Finland has announced it will withdraw from the Ottawa Convention, an international agreement banning the production and use of anti-personnel landmines.

On April 1, Finnish Prime Minister Petteri Orpo of the Conservative NCP party made the decision public.

The country would also significantly increase its spending on defence, the Finnish finance minister said.

“Finland is not currently facing an immediate military threat. Withdrawing from the Ottawa Convention will give us the possibility to prepare for the changes in the security environment in a more versatile way,” Orpo said.

“The most important goals of Finland’s foreign and security policy are to safeguard Finland’s independence and territorial integrity, to avoid becoming involved in a military conflict and to ensure the safety, security and wellbeing of the people of Finland,” he added.

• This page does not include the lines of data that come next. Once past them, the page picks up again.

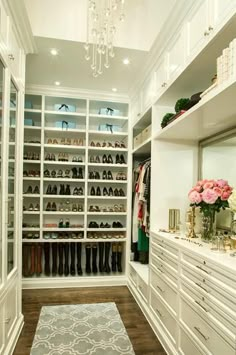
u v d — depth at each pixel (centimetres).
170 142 260
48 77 309
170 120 228
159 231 241
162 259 217
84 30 233
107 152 380
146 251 320
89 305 276
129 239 352
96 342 206
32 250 342
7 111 178
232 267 126
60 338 211
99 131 355
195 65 180
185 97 239
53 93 341
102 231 362
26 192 345
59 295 304
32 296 300
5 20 171
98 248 367
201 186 202
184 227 256
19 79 215
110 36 228
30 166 355
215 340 136
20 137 223
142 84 301
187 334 167
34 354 190
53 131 352
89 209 361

Finance minister Riikka Purra, of the right-wing Finns party, also announced on April 1 that Finland would increase its defence spending to 3 per cent of GDP by 2029, up from 2.4 per cent in 2024.

Previously, the Finnish defence ministry had stated in a report that anti-personnel mines were well suited for Finland’s national defence as they enabled an advance of attackers to be slowed, minimising the home country’s casualties.

The report also stressed the mines were simple to produce and operate and could be easily used by Finnish conscript soldiers.

The Ottawa Convention, or Convention on the Prohibition of the Use, Stockpiling, Production and Transfer of Anti-Personnel Mines and on their Destruction, was a 1997 treaty and signed by 165 countries as of April 2025.

Signatory States vowed to refrain from using or developing anti-personnel mines and to ensure the destruction of existing stockpiles.

The convention referred to mines designed to detonate in the presence of or contact with a person but did not include anti-vehicle mines.

All European Union member states have signed the treaty, while Russia, the US China, India and Pakistan were among those who have not. Finland signed the convention in 2012, the last EU member state to do so.

In March 2025, Poland and the three Baltic States of Estonia, Latvia and Lithuania had announced they were backing out of the Ottawa Convention – subject to approval from the countries’ legislative bodies.

Latvian defence minister Andris Spruds said at the time it was necessary to prepare for the possibility that Russia would continue to pose a threat to the region, regardless of how the war in Ukraine developed.